Déclaration de M. Thierry Breton, ministre de l'économie, des finances et de l'industrie, sur la signature de la nouvelle Convention AREAS en faveur de l'accès au crédit des personnes malades et des anciens malades à l'emprunt et à l'assurance, Paris le 6 juillet 2006.

Intervenant(s) :

  • Thierry Breton - Ministre de l'économie, des finances et de l'industrie

Circonstance : Signature de la Convention AREAS entre MM. Thierry Breton et Xavier Bertrand et les féderations professionnelles de la banque, de l'assurance et de la mutualité et les associations de malades, à Paris le 6 juillet 2006

Prononcé le

Texte intégral

Le Président de la République avait le 23 avril dernier dessiné nos ambitions collectives en matière d'accès au crédit des personnes au risque de santé aggravé.
Comme il l'avait souligné, la vie, avec ou après le cancer ou une autre affection grave, c'est aussi pouvoir faire des projets et les mener à bien.
Des projets pour chacun : c'est ce à quoi nous venons d'aboutir ensemble. En tant que ministre des Finances, c'est bien là un de mes objectifs : permettre à nos compatriotes de financer tous les projets qui peuvent l'être. Et je sais que je peux compter sur cela sur les banques et les entreprises d'assurance. Elles le montrent aujourd'hui par ce geste important envers ceux qui souffrent ou ont souffert de maladies graves.
Comme l'a dit Xavier Bertrand, cette nouvelle convention marque une réelle avancée par rapport à la convention précédente.
D'une part, elle couvre désormais le risque d'invalidité. C'était une demande centrale des associations. Les entreprises d'assurance et les banques ont su créer l'ingénierie financière pour proposer cette garantie. Je sais que c'est un effort technique qui devra donner lieu à un suivi statistique attentif.
D'autre part, la mise en oeuvre de cette convention sera plus transparente : en particulier, un mécanisme précis de suivi est insaturé, à la fois au niveau scientifique et opérationnel. De plus, les derniers cas de rejet de dossiers, malheureusement inévitables, seront mieux expliqués qu'auparavant aux intéressés.
Par ailleurs, et ce n'est pas le moindre progrès, elle institue un mécanisme de solidarité entre les bénéficiaires de cette convention et la collectivité des assurés : ainsi, le taux d'intérêt ne pourra être majoré de plus de 1,5 % malgré le risque de santé aggravé pour les personnes dont le revenu est inférieur au plafond de la sécurité sociale.
Enfin, la confidentialité du traitement des dossiers est mieux garantie, sans porter atteinte aux droits des emprunteurs.
Parvenir à de telles conclusions prouve le succès de la démarche conventionnelle que nous avons choisie.

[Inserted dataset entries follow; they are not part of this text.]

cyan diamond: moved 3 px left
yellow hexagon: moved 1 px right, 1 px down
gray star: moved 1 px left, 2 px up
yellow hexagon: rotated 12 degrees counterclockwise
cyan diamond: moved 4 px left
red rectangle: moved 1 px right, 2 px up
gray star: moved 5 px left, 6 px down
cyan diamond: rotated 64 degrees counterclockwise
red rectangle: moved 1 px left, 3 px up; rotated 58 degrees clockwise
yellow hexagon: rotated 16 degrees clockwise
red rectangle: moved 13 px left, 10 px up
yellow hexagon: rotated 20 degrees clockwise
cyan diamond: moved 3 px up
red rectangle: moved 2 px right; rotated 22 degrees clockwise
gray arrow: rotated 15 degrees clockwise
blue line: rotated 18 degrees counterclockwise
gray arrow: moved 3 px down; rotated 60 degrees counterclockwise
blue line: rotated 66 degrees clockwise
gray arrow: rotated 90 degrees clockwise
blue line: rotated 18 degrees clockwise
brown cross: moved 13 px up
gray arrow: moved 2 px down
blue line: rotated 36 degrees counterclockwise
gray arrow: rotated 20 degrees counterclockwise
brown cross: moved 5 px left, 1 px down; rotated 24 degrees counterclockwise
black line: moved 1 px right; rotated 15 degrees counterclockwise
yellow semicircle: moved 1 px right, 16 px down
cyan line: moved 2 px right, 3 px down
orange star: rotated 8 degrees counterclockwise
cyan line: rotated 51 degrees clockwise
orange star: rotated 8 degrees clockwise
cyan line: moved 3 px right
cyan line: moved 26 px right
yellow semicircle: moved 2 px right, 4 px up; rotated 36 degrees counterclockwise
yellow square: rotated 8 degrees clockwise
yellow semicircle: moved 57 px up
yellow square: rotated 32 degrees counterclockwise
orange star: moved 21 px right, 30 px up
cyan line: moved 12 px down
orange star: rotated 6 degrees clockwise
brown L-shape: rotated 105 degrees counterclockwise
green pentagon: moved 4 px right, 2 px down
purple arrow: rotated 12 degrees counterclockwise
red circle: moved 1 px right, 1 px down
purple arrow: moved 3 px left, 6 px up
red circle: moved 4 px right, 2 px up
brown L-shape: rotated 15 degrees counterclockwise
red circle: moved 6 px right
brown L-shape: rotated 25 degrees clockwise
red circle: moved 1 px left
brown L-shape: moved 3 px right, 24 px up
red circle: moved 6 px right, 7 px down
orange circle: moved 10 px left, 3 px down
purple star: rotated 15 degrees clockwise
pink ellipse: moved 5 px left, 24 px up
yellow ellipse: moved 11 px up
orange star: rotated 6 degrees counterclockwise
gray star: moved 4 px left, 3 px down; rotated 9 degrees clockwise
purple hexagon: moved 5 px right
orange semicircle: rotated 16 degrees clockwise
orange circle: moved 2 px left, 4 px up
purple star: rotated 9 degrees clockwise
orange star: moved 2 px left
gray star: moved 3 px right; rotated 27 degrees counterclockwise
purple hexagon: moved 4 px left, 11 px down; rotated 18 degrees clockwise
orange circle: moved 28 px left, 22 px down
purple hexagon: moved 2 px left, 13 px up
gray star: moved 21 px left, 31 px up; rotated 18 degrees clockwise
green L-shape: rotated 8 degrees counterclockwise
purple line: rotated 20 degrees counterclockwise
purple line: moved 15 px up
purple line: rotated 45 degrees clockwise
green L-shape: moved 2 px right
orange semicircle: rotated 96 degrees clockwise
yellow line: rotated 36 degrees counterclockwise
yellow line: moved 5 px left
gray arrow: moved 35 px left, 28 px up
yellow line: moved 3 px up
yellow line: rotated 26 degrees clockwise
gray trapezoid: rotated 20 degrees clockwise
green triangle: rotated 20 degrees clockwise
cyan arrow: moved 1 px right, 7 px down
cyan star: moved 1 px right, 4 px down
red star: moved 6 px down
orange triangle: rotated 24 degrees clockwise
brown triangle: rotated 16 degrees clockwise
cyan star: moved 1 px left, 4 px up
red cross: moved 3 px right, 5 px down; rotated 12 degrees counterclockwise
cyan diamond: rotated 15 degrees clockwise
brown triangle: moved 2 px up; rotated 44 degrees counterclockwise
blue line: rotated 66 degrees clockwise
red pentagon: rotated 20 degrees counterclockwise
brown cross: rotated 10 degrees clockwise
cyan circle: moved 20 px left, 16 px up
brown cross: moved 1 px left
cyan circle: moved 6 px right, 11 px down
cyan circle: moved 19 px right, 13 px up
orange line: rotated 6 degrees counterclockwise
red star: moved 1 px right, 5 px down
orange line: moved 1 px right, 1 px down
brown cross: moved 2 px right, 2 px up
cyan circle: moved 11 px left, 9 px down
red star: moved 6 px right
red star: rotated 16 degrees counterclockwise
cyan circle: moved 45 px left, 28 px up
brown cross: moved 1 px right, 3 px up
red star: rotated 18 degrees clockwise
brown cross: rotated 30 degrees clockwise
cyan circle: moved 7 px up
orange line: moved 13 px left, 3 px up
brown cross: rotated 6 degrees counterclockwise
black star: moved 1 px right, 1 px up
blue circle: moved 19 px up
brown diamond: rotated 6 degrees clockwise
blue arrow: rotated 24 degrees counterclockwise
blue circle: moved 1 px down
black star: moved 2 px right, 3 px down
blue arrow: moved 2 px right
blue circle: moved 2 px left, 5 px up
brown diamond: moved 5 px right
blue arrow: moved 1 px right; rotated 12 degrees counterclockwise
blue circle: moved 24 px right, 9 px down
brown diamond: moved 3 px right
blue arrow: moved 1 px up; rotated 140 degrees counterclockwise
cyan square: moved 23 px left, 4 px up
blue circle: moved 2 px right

Ma conviction est que rien ne pourra remplacer la richesse, la souplesse et l'adaptabilité aux réalités du terrain qu'offre l'engagement contractuel d'hommes et de femmes responsables :

  • d'une part les professionnels du secteur financier, conscients de leur responsabilité dans la société, conscients de la signification de la responsabilité sociale des entreprises ;
  • d'autre part les associations soucieuses d'apporter à leurs adhérents, et à bien d'autres, les réponses à leurs aspirations légitimes.

Nous allons signer aujourd'hui cette convention. Nous procéderons ensuite à une consécration législative de ses principes : un avant-projet de loi a d'ores et déjà été préparé dont vous aurez une communication informelle sous peu (si ce n'est déjà fait).
Ce texte prévoit les amendements pertinents au code de la santé publique pour enrichir les dispositions existantes des principes dont nous avons aujourd'hui convenu et que la convention décline dans le détail. Une concertation rapide va se tenir dans les prochains jours. Naturellement ce projet sera examiné par le CCLRF.
Il me semble que la signature à laquelle nous parvenons aujourd'hui est l'illustration de ce que savent faire les banques et les compagnies d'assurance au bénéfice de leurs clients.
Vous le savez, depuis que je suis arrivé à Bercy, j'ai mis la relation banque-client au centre de mes préoccupations.
Nous avons travaillé, Emmanuel Constans le sait bien, au sein du Comité consultatif du secteur financier, pour que chaque français puisse avoir un compte bancaire. C'est maintenant possible en deux jours.
Nous avons aussi recherché la modération tarifaire dans les réseaux bancaires. J'aurai l'occasion de faire le point sur ce sujet avec le CCSF la semaine prochaine.
Je voudrais, une dernière fois remercier encore les associations de malades et leurs représentants, les entreprises financières et mutualistes, les autre parties prenantes et naturellement le médiateur Emmanuel Constans qui a coordonné ces travaux ainsi que tous les collaborateurs de nos deux ministères.
Je vous remercie tous du travail accompli en un mois et de l'esprit constructif dont les uns et les autres ont fait preuve.